The research team performed a state-of-the-art genetic analysis that featured two stages. In the first stage, they performed genome-wide discovery meta-analyses of nearly 131,000 individuals from a variety of ancestries, primarily to identify single nucleotide variants (SNVs) that were associated with blood pressure for individuals with different drinking status (e.g., current drinkers). The team found more than 3,500 SNVs that had significant associations with blood pressure outcomes (after adjusting for the large number of tests performed), and the associations did vary based on drinking status. They then sought to replicate these findings in a second stage, analyzing more than 440,000 individuals (again across a variety of ancestries) and finding those SNVs (out of the more than 3,500 identified in the first stage) that were once again significantly associated with blood pressure. In all their analyses, they studied variations in the associations depending on alcohol consumption status, and they ultimately reported novel associations of selected genes with blood pressure outcomes in addition to replications of prior work.

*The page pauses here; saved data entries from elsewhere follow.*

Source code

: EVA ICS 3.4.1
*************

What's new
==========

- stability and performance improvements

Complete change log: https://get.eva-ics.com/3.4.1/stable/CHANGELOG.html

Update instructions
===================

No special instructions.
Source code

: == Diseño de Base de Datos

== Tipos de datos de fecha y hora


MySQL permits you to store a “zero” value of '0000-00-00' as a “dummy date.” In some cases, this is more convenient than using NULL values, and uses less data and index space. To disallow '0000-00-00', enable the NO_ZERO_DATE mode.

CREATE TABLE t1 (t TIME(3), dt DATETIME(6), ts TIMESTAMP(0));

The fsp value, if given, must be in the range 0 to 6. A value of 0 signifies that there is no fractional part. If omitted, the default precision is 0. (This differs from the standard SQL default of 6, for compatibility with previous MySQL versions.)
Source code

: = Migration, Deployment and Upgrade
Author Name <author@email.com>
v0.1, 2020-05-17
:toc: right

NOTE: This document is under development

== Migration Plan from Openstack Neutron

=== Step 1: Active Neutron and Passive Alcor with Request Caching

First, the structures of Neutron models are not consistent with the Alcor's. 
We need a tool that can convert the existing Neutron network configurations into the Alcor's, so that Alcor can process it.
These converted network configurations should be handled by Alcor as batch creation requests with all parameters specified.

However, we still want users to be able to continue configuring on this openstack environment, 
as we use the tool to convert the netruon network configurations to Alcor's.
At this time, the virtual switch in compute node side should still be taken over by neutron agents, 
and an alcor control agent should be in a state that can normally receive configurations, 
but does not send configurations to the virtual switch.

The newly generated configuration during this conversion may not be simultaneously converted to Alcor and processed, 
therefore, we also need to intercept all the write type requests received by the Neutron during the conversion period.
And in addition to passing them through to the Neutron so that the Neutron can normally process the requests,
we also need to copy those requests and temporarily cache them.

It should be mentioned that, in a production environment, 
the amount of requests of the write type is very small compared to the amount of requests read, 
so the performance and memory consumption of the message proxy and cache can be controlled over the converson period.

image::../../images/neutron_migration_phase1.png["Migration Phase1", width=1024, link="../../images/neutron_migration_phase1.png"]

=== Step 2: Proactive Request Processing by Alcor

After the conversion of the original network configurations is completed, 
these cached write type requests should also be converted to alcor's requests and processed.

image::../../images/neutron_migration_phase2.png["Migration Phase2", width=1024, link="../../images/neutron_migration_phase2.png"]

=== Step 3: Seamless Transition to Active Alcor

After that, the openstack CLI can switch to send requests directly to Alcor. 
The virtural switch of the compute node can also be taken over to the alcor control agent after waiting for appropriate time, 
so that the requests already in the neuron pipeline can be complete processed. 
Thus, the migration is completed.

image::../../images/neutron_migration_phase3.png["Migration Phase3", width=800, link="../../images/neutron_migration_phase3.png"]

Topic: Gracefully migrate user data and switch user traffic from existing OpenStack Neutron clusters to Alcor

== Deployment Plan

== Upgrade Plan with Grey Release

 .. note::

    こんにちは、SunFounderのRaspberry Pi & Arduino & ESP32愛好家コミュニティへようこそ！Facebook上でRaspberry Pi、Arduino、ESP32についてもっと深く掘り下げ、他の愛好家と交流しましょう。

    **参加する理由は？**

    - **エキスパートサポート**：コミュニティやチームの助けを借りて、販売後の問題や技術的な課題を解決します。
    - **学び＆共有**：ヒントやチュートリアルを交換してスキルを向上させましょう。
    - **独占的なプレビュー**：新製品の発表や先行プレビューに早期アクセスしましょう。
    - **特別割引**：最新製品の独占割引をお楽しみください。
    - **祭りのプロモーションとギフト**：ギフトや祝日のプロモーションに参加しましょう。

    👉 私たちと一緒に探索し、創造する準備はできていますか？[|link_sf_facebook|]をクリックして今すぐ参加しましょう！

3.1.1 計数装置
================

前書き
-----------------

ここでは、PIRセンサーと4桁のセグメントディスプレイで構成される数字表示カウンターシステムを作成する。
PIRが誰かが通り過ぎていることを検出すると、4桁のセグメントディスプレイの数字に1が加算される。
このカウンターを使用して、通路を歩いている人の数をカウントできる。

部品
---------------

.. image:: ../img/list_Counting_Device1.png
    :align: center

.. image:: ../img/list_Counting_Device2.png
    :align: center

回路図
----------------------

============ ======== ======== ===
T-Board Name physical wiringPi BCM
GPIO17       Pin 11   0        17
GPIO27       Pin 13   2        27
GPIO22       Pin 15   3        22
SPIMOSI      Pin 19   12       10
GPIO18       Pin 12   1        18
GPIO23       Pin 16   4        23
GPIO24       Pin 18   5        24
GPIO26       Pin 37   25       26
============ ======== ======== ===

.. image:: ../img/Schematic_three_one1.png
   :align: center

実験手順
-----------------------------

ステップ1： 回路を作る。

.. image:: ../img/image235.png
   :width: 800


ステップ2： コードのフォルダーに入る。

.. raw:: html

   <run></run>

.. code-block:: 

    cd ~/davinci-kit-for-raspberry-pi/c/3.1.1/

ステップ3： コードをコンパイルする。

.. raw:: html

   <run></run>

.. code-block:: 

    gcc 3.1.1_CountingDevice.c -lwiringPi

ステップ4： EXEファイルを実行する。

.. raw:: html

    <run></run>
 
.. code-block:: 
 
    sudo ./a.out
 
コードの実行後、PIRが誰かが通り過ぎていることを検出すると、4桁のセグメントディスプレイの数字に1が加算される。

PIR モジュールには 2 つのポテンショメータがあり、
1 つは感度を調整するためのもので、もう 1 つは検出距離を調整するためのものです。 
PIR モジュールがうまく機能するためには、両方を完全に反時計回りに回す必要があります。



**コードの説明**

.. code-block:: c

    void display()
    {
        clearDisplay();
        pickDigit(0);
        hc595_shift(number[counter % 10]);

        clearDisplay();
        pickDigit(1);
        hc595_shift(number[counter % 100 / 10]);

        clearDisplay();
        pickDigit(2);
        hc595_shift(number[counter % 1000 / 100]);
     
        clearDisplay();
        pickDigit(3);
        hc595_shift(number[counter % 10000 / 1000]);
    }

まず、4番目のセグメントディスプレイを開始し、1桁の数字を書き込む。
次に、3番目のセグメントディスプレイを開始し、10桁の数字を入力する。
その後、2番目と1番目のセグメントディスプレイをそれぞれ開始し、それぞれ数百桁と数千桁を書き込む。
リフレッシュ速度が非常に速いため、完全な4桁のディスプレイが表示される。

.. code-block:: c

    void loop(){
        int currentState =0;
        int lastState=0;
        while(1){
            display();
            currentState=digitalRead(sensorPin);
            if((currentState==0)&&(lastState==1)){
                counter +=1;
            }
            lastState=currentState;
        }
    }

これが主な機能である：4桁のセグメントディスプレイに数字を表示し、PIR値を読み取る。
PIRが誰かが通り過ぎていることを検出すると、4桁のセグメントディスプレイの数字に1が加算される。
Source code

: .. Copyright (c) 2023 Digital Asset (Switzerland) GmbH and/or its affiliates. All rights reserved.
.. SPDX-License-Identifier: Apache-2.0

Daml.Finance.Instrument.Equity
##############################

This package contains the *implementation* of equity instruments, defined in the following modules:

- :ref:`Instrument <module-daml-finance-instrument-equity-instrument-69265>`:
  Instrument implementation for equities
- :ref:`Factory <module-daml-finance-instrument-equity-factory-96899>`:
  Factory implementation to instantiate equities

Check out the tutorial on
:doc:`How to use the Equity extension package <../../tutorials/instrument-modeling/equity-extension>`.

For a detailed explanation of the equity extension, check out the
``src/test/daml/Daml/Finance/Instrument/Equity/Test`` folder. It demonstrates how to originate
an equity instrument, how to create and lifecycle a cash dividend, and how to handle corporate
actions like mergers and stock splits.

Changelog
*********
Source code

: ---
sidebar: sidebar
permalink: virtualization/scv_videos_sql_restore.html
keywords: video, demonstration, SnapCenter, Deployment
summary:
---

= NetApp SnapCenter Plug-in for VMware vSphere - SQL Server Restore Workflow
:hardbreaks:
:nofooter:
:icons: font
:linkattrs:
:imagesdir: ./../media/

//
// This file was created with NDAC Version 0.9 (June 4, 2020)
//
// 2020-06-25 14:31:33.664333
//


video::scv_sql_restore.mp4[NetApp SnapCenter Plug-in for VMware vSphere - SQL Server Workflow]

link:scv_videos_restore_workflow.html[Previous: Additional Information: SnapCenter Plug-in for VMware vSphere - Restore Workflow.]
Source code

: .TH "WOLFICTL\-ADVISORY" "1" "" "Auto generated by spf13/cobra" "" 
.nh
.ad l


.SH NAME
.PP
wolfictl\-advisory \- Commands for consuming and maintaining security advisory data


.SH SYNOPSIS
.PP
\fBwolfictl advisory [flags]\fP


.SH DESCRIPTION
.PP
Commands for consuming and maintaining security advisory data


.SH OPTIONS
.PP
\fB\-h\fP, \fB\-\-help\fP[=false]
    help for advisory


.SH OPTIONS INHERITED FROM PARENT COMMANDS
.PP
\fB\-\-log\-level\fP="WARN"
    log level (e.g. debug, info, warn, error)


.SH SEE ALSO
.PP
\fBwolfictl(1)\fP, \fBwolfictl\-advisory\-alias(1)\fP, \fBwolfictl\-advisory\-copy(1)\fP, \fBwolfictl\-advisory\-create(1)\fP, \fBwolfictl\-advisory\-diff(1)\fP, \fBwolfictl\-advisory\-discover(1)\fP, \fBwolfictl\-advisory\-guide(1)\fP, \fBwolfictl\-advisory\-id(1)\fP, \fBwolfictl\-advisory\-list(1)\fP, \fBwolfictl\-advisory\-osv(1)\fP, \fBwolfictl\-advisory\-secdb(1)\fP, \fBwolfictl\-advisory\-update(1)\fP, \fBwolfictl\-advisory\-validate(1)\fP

In the end, the authors were able to find novel loci of genes that were found to have strong associations with blood pressure outcomes for different subgroups defined by drinking status, representing the main contribution of this massive study. Interestingly, the authors report that the novel loci were different depending on ancestry. The authors conclude by noting that ‘Several of these SNVs/genes are related to alcohol metabolism and dependence, have evidence for regulatory features, and are enriched in pathways for cardiovascular disease, hypertension and blood pressure homeostasis. Our findings provide novel insights into mechanisms of BP [blood pressure] regulation and may highlight new therapeutic targets.’ I really appreciated this concluding emphasis on potential targets for therapy; wouldn’t it be wonderful if innovative studies like this could ultimately lead to simultaneous improvements in blood pressure and alcohol dependence?
Mary F. Feitosa…Erin B. Ware…Jessica Faul…Jennifer A. Smith …David Weir…(2018). Novel genetic associations for blood pressure identified via gene-alcohol interaction in up to 570K individuals across multiple ancestries. PLOS One.